Les jeunes ont besoin de soutien

« Le Gouvernement devrait développer des projets aussi bien pour les jeunes qui souhaitent avoir une société que pour des hommes d’affaires qui ont déjà une expérience dans ce domaine, car eux ont besoin d’un autre type d’appui », considère Gheorghe Caraseni, formateur et consultant en matière juridique et gestion. Selon lui, le Ministère de la Jeunesse devrait s’y impliquer aux côtés du Ministère de l’Economie. « Il y a besoin de fonds supplémentaires pour les initiatives des jeunes.
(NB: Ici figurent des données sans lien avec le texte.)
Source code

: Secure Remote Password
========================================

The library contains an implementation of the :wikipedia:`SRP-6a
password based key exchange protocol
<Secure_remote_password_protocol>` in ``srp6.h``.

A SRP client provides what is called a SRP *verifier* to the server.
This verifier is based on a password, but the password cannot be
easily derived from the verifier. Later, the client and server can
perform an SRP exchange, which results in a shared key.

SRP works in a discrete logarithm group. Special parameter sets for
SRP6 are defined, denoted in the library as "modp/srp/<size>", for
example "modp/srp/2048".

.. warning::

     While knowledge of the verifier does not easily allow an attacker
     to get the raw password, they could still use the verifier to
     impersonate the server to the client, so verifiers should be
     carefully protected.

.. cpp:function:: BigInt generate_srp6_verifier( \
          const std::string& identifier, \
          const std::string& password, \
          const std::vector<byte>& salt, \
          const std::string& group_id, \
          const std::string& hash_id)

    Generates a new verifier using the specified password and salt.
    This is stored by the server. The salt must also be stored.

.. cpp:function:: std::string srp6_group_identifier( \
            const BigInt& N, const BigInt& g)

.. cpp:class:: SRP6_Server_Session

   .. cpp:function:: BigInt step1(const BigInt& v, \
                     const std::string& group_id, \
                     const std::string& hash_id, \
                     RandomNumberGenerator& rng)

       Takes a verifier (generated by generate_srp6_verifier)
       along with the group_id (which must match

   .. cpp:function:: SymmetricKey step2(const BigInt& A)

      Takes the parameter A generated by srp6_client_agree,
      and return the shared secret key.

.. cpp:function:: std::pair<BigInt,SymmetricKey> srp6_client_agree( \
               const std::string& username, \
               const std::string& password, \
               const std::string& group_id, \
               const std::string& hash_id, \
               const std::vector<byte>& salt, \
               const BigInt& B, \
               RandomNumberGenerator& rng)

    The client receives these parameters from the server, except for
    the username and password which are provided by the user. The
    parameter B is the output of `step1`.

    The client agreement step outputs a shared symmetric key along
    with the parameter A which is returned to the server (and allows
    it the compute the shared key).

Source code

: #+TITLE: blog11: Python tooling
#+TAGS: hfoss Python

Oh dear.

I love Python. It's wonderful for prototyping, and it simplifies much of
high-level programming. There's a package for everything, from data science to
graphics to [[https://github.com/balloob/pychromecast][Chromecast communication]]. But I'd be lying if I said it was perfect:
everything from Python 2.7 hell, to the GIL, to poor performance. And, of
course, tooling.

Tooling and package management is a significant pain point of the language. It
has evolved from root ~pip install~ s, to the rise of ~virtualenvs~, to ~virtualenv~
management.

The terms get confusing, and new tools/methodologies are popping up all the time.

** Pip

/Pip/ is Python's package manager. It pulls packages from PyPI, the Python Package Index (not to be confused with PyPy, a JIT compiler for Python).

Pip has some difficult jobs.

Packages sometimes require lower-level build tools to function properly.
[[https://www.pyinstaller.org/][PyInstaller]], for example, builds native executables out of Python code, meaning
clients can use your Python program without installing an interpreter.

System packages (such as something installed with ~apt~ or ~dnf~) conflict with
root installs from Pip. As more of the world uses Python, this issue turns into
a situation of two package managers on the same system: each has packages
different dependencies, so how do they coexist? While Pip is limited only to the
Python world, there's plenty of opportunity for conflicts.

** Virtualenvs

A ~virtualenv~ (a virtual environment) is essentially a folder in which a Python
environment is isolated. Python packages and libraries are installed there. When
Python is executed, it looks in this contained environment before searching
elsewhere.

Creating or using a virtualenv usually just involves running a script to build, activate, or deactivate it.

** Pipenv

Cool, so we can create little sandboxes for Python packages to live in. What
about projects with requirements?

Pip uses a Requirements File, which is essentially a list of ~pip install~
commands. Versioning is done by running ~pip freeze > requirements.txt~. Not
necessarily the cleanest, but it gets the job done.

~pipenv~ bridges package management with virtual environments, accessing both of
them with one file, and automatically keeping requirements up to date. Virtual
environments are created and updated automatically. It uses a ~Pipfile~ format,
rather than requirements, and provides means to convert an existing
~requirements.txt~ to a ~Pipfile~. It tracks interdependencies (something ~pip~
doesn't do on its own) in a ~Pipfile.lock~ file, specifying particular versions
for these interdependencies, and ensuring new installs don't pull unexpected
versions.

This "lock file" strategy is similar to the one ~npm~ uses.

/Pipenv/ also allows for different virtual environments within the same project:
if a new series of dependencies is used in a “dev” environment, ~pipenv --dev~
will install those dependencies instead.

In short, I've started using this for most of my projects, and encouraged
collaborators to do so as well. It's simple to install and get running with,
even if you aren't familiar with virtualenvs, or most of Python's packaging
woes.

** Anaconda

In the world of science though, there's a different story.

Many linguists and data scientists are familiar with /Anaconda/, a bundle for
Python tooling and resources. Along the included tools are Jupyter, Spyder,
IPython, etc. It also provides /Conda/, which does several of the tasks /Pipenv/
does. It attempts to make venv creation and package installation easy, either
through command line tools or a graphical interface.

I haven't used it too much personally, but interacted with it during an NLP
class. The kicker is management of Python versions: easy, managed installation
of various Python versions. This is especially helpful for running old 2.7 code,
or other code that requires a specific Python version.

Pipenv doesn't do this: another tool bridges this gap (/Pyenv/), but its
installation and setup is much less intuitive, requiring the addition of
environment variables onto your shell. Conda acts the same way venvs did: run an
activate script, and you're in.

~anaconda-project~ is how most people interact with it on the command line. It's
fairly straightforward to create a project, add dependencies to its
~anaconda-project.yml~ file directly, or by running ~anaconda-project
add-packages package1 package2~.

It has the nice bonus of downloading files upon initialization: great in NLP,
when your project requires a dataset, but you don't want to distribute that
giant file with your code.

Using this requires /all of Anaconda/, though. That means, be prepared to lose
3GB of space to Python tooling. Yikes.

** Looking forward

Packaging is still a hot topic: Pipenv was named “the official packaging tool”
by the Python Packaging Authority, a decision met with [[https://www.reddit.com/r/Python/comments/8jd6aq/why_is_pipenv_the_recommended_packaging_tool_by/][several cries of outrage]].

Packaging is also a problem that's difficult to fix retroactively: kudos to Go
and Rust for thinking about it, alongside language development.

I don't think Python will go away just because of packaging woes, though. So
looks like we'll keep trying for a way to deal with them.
Car les jeunes ont besoin d’aides. En plus, les jeunes devraient être segmentés, car les filles peuvent accéder à des fonds qui sont inaccessibles pour les hommes : un grand nombre de donateurs internationaux attribuent des bourses destinées uniquement aux filles et aux femmes qui souhaitent se lancer dans les affaires », dit Gheorghe Caraseni, tout en recommandant aux jeunes de s’orienter vers la production où, selon lui, les chances de réussir sont maximales.